Stored data entries:
────────
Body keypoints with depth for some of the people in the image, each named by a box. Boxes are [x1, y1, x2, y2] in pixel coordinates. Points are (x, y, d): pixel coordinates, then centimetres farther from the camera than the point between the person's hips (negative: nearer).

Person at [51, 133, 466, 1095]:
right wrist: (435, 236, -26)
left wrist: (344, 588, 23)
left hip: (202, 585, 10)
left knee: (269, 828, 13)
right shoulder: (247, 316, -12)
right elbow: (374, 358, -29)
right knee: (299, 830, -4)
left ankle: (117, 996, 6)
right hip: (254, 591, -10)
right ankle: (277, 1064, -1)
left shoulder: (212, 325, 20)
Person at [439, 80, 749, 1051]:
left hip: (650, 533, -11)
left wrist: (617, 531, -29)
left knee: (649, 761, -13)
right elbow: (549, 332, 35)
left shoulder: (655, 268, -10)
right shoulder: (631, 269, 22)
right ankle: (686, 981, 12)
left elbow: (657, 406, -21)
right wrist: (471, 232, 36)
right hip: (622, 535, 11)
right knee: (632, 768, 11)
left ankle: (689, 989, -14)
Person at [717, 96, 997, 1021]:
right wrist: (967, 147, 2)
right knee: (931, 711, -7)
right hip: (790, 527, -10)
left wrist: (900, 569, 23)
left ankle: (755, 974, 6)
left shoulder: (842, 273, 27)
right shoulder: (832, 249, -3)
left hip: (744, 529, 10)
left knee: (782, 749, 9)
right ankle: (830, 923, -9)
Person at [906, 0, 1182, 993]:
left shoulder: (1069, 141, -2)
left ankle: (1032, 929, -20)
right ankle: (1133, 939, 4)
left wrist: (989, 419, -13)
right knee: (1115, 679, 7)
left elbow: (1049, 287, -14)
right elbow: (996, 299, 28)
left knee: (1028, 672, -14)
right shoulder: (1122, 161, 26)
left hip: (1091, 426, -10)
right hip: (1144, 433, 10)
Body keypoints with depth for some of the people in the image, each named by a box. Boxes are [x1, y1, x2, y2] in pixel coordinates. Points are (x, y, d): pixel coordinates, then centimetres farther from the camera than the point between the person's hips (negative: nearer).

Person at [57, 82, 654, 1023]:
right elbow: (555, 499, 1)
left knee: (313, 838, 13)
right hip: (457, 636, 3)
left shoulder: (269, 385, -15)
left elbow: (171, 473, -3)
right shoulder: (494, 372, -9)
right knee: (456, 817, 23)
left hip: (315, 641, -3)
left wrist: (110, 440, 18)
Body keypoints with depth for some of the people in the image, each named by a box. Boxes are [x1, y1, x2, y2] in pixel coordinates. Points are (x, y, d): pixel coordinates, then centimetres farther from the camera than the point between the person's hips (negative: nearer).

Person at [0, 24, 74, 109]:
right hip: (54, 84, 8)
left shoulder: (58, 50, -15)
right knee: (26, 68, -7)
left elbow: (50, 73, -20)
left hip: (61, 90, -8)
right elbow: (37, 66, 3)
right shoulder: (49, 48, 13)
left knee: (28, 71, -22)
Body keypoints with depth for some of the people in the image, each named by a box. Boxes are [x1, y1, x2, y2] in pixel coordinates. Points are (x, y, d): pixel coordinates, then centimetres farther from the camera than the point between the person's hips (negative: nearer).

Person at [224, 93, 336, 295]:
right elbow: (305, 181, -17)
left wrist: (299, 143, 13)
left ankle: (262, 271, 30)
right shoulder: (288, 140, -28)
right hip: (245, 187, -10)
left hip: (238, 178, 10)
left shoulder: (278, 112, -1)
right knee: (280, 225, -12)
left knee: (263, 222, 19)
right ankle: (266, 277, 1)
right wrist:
────────
■ Work order ■
Turn every line of all the records above into a single numbered list, omitting the blank lines.

■ Finished exercise ■
1. Body keypoints with depth for some of the people in the image, each named by a box. Boxes are [x1, y1, x2, y2] in pixel coordinates. Points are (x, y, d): pixel coordinates, then centimetres farther from the camera than the point between the person's hips (negative: nearer).
2. Person at [51, 133, 466, 1095]:
3. right wrist: (435, 236, -26)
4. left wrist: (344, 588, 23)
5. left hip: (202, 585, 10)
6. left knee: (269, 828, 13)
7. right shoulder: (247, 316, -12)
8. right elbow: (374, 358, -29)
9. right knee: (299, 830, -4)
10. left ankle: (117, 996, 6)
11. right hip: (254, 591, -10)
12. right ankle: (277, 1064, -1)
13. left shoulder: (212, 325, 20)
14. Person at [439, 80, 749, 1051]:
15. left hip: (650, 533, -11)
16. left wrist: (617, 531, -29)
17. left knee: (649, 761, -13)
18. right elbow: (549, 332, 35)
19. left shoulder: (655, 268, -10)
20. right shoulder: (631, 269, 22)
21. right ankle: (686, 981, 12)
22. left elbow: (657, 406, -21)
23. right wrist: (471, 232, 36)
24. right hip: (622, 535, 11)
25. right knee: (632, 768, 11)
26. left ankle: (689, 989, -14)
27. Person at [717, 96, 997, 1021]:
28. right wrist: (967, 147, 2)
29. right knee: (931, 711, -7)
30. right hip: (790, 527, -10)
31. left wrist: (900, 569, 23)
32. left ankle: (755, 974, 6)
33. left shoulder: (842, 273, 27)
34. right shoulder: (832, 249, -3)
35. left hip: (744, 529, 10)
36. left knee: (782, 749, 9)
37. right ankle: (830, 923, -9)
38. Person at [906, 0, 1182, 993]:
39. left shoulder: (1069, 141, -2)
40. left ankle: (1032, 929, -20)
41. right ankle: (1133, 939, 4)
42. left wrist: (989, 419, -13)
43. right knee: (1115, 679, 7)
44. left elbow: (1049, 287, -14)
45. right elbow: (996, 299, 28)
46. left knee: (1028, 672, -14)
47. right shoulder: (1122, 161, 26)
48. left hip: (1091, 426, -10)
49. right hip: (1144, 433, 10)
50. Body keypoints with depth for some of the people in the image, each named by a box. Boxes are [x1, y1, x2, y2] in pixel coordinates. Points are (x, y, d): pixel coordinates, then centimetres farther from the camera than the point between the person's hips (negative: nearer).
51. Person at [57, 82, 654, 1023]:
52. right elbow: (555, 499, 1)
53. left knee: (313, 838, 13)
54. right hip: (457, 636, 3)
55. left shoulder: (269, 385, -15)
56. left elbow: (171, 473, -3)
57. right shoulder: (494, 372, -9)
58. right knee: (456, 817, 23)
59. left hip: (315, 641, -3)
60. left wrist: (110, 440, 18)
61. Body keypoints with depth for some of the people in the image, each named by a box. Boxes are [x1, y1, x2, y2] in pixel coordinates. Points are (x, y, d): pixel coordinates, then centimetres farther from the camera than the point between the person's hips (negative: nearer).
62. Person at [0, 24, 74, 109]:
63. right hip: (54, 84, 8)
64. left shoulder: (58, 50, -15)
65. right knee: (26, 68, -7)
66. left elbow: (50, 73, -20)
67. left hip: (61, 90, -8)
68. right elbow: (37, 66, 3)
69. right shoulder: (49, 48, 13)
70. left knee: (28, 71, -22)
71. Body keypoints with depth for some of the people in the image, each named by a box. Boxes are [x1, y1, x2, y2] in pixel coordinates. Points are (x, y, d): pixel coordinates, then centimetres farther from the camera than the point between the person's hips (negative: nearer).
72. Person at [224, 93, 336, 295]:
73. right elbow: (305, 181, -17)
74. left wrist: (299, 143, 13)
75. left ankle: (262, 271, 30)
76. right shoulder: (288, 140, -28)
77. right hip: (245, 187, -10)
78. left hip: (238, 178, 10)
79. left shoulder: (278, 112, -1)
80. right knee: (280, 225, -12)
81. left knee: (263, 222, 19)
82. right ankle: (266, 277, 1)
83. right wrist:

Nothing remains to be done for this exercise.